Dr. Martin said, the center aims to “reduce the cancer burden across the continuum,” including detection, diagnosis, and treatment, and will also focus on prevention. Resources from the UTHSC partnership with West Cancer Center and Methodist Le Bonheur Healthcare will support the growth of the center. Housed in the Department of Preventive Medicine in the College of Medicine at UTHSC, it joins other centers recently launched by the College of Medicine to address the most-pressing health needs of the community.
“We are going to generate evidence-based ways to engage individuals in healthy behaviors, so that they reduce the risk of developing cancer, and help individuals overcome barriers to having cancer detected early, because the earlier it is detected the better the outcome,” Dr. Martin said. “And for those who are diagnosed with cancer, we aim to help them have the best health care outcome possible.”
Statistics show that many racial and ethnic minorities in the United States are diagnosed later and have higher mortality rates from cancer. Poverty, inadequate access to health care and other socioeconomic factors contribute to this, according to information from the American Cancer Society.
Dr. Martin plans to work with cancer survivors, caregivers, providers and organizations in the Memphis area to determine areas of research that would best benefit cancer patients in the community, and to coordinate efforts already underway. “It is very important for me that this research is done in collaboration with the community,” she said.
For example, Dr. Martin anticipates studying the best methods to help minority individuals with cancer increase their level of physical activity, which can reduce recurrence and long-term symptoms post treatment. She also hopes to study ways to improve the lives of caregivers of patients with cancer, so they can give the best care to their loved ones and take care of their own health.
“Once interventions are generated, it is important that we figure out how to disseminate them and implement them in a long-term way in the health care system or in a community organization,” she said. “More than generating great evidence about what works, we want to make sure it gets used.”
She is involved in state-level activities related to colorectal cancer prevention, and is working with statewide cancer prevention and control initiatives.
“Dr. Martin is passionate and talented,” said David Stern, MD, Robert Kaplan Executive Dean of the College of Medicine. “I have no doubt her work will make a significant difference in cancer outcomes in our community.”
“Dr. Martin was recruited in part to accelerate our efforts to address the long-standing disparity in outcomes for African-Americans diagnosed with cancer,” said Lee Schwartzberg, MD, FACP, executive director of the West Cancer Center. “We believe that through her research, we will make tangible progress to reduce these differences.”
Recruited to UTHSC from the University of Alabama at Birmingham (UAB), Dr. Martin received a Bachelor of Science degree in psychology from the University of Toronto, and a PhD in clinical psychology from UAB. She is associate editor of Ethnicity and Health, a peer-reviewed medical journal, and her writing has appeared in more than 75 peer-reviewed publications.
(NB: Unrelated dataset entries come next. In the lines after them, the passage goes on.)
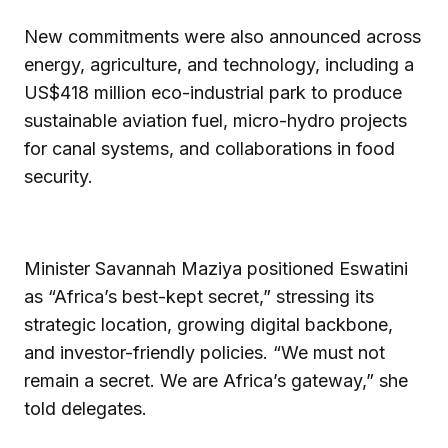
New commitments were also announced across
energy, agriculture, and technology, including a
US$418 million eco-industrial park to produce
sustainable aviation fuel, micro-hydro projects
for canal systems, and collaborations in food
security.
Minister Savannah Maziya positioned Eswatini
as “Africa’s best-kept secret,” stressing its
strategic location, growing digital backbone,
and investor-friendly policies. “We must not
remain a secret. We are Africa’s gateway,” she
told delegates.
“When I came to UTHSC and had the opportunity to speak to many individuals, it was apparent that this was a community that was very committed to addressing disparities, and it feels like a place I can bring the knowledge, skills and experience that I obtained at UAB to impact the community here in Memphis,” Dr. Martin said. “The idea of having a center, where I can have a dream and a vision and grow that together with faculty, as well as community members, that was very exciting to me. And I hope I can build something that lives beyond me.”
On February 22, Dean Stern will host a reception on campus to introduce Dr. Martin to the community and officially launch the center.